Lävulinsäure ist eigentlich gar nichts Besonderes. Sie fällt als Nebenprodukt in der Zuckerindustrie an, etwa eine halbe Million Tonnen davon wird jedes Jahr hergestellt. Nur ein geringer Anteil dieser Menge wird derzeit weiterverwertet. In der Forschungsgruppe von Prof. Marko Mihovilovic an der TU Wien in der Gruppe von Prof.

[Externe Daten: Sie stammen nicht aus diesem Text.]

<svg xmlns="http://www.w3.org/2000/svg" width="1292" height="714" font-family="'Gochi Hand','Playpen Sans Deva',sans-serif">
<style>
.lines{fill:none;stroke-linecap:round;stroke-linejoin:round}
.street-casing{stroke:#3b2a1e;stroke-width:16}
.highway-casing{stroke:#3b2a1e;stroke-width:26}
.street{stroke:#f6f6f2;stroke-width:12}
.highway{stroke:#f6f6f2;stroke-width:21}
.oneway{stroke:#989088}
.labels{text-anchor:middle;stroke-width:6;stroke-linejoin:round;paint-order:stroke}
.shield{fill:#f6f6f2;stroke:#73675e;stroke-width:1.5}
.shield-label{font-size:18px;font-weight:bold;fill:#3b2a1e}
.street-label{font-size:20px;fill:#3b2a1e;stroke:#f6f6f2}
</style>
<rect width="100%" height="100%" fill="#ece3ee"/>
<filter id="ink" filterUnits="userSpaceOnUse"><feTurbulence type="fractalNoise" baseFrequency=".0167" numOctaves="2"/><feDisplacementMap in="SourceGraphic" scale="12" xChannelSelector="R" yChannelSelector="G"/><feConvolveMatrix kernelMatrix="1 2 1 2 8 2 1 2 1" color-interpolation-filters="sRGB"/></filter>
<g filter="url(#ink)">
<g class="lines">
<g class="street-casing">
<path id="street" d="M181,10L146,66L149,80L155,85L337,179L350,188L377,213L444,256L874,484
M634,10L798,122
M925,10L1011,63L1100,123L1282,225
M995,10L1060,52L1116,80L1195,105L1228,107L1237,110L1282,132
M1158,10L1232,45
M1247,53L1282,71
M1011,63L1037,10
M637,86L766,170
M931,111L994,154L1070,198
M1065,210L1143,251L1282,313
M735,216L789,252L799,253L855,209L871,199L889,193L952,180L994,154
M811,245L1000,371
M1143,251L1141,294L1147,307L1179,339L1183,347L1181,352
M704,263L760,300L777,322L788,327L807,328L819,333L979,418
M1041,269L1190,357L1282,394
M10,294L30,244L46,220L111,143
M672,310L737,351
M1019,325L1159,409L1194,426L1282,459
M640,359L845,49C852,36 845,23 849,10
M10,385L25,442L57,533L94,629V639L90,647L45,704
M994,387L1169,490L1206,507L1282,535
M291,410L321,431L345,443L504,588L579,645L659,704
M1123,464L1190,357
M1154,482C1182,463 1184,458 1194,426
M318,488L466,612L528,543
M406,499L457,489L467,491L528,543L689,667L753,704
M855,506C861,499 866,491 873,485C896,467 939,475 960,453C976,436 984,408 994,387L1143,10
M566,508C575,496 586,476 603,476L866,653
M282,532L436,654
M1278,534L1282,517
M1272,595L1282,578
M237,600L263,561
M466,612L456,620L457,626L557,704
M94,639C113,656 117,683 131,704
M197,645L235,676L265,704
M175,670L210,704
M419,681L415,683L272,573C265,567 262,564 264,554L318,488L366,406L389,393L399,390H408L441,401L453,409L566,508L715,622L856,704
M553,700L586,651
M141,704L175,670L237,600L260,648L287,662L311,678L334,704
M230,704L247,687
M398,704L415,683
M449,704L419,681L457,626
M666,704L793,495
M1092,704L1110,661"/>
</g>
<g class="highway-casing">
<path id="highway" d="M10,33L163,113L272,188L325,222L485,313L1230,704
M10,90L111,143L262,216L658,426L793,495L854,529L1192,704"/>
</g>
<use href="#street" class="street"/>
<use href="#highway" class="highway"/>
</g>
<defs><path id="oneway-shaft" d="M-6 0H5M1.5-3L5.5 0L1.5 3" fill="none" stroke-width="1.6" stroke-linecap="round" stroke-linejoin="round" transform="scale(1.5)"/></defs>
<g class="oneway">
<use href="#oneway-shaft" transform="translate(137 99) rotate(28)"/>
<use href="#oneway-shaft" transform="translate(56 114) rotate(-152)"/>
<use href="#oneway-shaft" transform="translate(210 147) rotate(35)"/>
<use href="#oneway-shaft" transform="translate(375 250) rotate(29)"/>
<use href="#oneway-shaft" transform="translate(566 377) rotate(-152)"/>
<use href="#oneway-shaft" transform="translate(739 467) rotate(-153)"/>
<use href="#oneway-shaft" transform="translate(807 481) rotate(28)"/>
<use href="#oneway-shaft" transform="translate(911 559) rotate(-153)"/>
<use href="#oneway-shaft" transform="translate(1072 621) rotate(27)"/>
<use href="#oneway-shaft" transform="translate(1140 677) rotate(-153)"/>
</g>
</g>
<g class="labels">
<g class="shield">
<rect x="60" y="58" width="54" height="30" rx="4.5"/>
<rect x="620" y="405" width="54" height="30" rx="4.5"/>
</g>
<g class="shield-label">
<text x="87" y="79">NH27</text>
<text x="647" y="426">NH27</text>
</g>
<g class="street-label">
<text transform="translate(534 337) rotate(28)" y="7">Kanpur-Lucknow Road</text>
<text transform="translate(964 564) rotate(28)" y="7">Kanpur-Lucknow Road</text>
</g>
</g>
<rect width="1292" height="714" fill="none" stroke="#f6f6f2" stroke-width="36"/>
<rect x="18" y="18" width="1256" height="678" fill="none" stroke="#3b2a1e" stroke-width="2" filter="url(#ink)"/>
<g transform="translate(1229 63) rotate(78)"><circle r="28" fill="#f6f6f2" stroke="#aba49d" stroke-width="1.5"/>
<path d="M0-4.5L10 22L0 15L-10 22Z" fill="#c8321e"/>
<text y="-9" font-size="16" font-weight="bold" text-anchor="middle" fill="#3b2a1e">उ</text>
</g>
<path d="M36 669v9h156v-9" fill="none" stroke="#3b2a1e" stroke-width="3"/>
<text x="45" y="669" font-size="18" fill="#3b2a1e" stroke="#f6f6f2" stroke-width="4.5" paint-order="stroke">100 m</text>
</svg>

Marko D. Mihovilovic wurde aber nun eine Methode entwickelt, diese Säure mit Hilfe von Bakterien zum wertvollen Rohstoff zu machen: Lävulinsäure lässt sich durch ein neuentwickeltes biokatalytisches Verfahren zu wichtigen Grundchemikalien weiterverarbeiten, die derzeit noch aus Erdöl synthetisiert werden.
Vom Abfallstoff zur wertvollen Plattformchemikalie
Bloß 3 bis 5 Euro pro Kilo kostet Lävulinsäure heute, und dieser Preis ließe sich noch senken, wenn das wirtschaftliche Interesse daran größer wäre. Der Weg von der billigen Lävulinsäure zum wertvollen Endprodukt lässt sich in mehreren Schritten zurücklegen: „Entscheidend ist es, einen Weg zu finden, aus Lävulinsäure die Plattformchemikalie 3-HPA zu gewinnen“, erklärt Michael Fink vom Institut für Angewandte Synthesechemie der TU Wien.
Der Rest ist relativ einfach: Wie man 3-HPA (3-Hydroxypropionsäure) dann weiterverarbeiten kann, ist bereits bekannt: 3-HPA wird heute bereits genutzt um Grundchemikalien herzustellen. „Man erzeugt daraus beispielsweise Natriumpolyacrylat, das für Babywindeln oder auch für Verbandsmaterial eingesetzt wird“, sagt Fink.
Es gab schon früher Versuche, aus Lävulinsäure bzw. aus deren Derivaten 3-HPA zu gewinnen – allerdings war das nur mit großem Aufwand möglich. Man benötigte erhöhte Temperaturen und musste 90%iges Wasserstoffperoxid einsetzen – eine sehr korrosive, hochexplosive Substanz, die auch als Raketentreibstoff verwendet wird.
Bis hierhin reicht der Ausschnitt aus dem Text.